Whisk together 1 punnet of cream cheese, 1 tin of sweetended condensed milk and half a cup of lemon juice. Whisk till mixture starts to thicken. Swirl in some crushed strawberries. Pour mixture over cookie base, set in fridge till firm. Top with fresh strawberries and whipped cream if desired.


----------



## acerbicacid (Sep 21, 2012)

I really like this recipe, and you don't have to make the whole lot you can just make one (or any) of the components.    The strawberry tuille was really lovely.

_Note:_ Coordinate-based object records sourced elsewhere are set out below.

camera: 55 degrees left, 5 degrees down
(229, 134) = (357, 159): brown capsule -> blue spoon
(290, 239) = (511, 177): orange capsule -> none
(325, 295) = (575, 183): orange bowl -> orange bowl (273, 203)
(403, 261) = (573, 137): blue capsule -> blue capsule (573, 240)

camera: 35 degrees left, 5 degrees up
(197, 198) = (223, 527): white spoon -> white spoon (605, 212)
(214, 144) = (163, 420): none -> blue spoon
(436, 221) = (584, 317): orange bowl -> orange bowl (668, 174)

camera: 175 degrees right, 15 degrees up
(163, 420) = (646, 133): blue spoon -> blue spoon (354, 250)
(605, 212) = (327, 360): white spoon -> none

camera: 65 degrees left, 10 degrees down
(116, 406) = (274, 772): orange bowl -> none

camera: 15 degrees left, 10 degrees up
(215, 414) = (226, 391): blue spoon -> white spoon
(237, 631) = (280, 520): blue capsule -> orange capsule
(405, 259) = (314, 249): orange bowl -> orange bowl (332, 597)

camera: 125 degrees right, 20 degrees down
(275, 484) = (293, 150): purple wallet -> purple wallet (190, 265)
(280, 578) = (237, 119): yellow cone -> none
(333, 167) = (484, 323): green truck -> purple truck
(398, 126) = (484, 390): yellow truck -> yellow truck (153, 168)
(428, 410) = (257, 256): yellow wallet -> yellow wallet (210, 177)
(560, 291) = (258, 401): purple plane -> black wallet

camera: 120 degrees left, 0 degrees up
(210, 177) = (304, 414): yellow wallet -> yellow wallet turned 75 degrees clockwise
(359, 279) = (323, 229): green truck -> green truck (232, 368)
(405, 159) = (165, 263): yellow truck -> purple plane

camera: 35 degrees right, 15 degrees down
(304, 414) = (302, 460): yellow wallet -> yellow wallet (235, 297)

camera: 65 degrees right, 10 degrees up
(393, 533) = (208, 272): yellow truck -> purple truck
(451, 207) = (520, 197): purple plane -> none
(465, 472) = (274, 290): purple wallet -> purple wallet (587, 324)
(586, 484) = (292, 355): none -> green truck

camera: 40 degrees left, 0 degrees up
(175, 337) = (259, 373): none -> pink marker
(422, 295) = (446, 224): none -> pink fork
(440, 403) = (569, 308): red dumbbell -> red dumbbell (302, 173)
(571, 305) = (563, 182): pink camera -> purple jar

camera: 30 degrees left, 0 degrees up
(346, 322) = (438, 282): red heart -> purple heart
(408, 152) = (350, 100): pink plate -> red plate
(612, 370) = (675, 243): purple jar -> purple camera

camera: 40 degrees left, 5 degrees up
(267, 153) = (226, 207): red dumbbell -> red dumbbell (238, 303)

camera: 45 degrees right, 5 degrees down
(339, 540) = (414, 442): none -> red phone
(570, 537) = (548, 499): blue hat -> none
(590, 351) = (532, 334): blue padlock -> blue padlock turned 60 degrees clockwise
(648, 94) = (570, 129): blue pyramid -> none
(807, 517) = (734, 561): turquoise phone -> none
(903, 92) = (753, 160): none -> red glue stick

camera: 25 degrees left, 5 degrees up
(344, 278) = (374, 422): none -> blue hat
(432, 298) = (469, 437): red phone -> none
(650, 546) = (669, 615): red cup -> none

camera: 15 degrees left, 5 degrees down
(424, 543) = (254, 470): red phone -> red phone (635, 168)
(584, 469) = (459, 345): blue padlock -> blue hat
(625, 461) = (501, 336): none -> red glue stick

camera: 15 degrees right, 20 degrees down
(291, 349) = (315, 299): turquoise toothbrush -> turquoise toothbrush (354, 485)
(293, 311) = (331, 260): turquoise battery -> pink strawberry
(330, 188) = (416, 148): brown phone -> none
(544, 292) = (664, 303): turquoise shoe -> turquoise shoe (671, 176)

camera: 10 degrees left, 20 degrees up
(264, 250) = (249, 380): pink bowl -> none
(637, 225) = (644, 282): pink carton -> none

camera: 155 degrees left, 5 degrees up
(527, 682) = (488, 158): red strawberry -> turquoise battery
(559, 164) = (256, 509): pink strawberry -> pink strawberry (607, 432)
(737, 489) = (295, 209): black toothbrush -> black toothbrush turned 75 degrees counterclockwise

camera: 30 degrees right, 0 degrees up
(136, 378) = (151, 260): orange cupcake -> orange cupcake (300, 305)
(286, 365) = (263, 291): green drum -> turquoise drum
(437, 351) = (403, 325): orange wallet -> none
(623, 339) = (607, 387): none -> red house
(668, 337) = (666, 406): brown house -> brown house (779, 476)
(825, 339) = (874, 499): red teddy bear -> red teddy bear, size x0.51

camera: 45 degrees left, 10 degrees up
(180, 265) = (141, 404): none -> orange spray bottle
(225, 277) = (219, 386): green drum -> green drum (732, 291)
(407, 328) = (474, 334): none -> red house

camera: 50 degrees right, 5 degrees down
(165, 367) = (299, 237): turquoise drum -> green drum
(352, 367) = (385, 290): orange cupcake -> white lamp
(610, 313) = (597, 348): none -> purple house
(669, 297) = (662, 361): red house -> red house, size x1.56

BBC - Food - Recipes : Strawberry jelly crumble with elderflower custard

Or how about a strawbellini cocktail, using pureed, sweetened, sieved strawberries as opposed to peaches.    (apologies if this has already been mentioned and I  missed it)


----------



## Sir_Loin_of_Beef (Sep 21, 2012)

*Jennifer's Kiss*

1 part Ballatore® Rosso Spumante
1 part Kern's® strawberry nectar

 Place one hulled whole strawberry in the bottom of a 12 ounce wine goblet. Add 4 ounces of Kern's strawberry nectar. Fill with Rosso Spumante.


----------



## luckytrim (Sep 22, 2012)

Strawberries 'n Cream (cheese)
40 large firm strawberries 
14 oz. cream cheese, softened 
3/4 c. confectioners sugar 
1 1/2 tsp almond extract 
8 TBL milk chocolate, grated, divided 
Cut a thin slice off of the leafy end of the strawberries, just enough to allow the berries to sit level. 
from the other end, cross-cut each berry about 3/4 of the way down, careful to not go all the way through. 
Spread the four wedges slightly with a finger-tip.
Set berries aside. 
In a Large Mixing bowl, beat together the cream cheese, sugar and almond  extract until light and fluffy.  Gently fold in half the grated  chocolate.
Using a pipette, decorating bag with tip, or small spoon, generously fill the strawberries, being careful not to break them.
Sprinkle the remaining chocolate on the tops of the stuffed berries, cover and  refrigerate until  ready to serve. 
For a stronger chocolate flavor, apply a small dollop of chocolate syrup instead of the sprinkled grated chocolate


----------



## Kayelle (Sep 22, 2012)

Those stuffed berries look fantastic LT!  I could do the same with my whipped cream cheese/marshmallow fluff concoction.  Thanks for the great idea!


----------



## Sir_Loin_of_Beef (Sep 22, 2012)

To be totally truthful, I live in the strawberry capital of the world, and we get fresh strawberries all year 'round, so I do a myriad of things with them from slicing them on my breakfast cereal to dicing them and adding them to muffins or pancakes, to making an 11-inch diameter strawberry shortcake, in either yellow or chocolate cake varieties.


----------



## chopper (Sep 22, 2012)

Luckytrim,
Those berries look fantastic.  I wish I was going somewhere where I needed to take a snack for all to share.  I may have to make up a tiny batch for at home next time I see strawberries in the store.  Thanks.


----------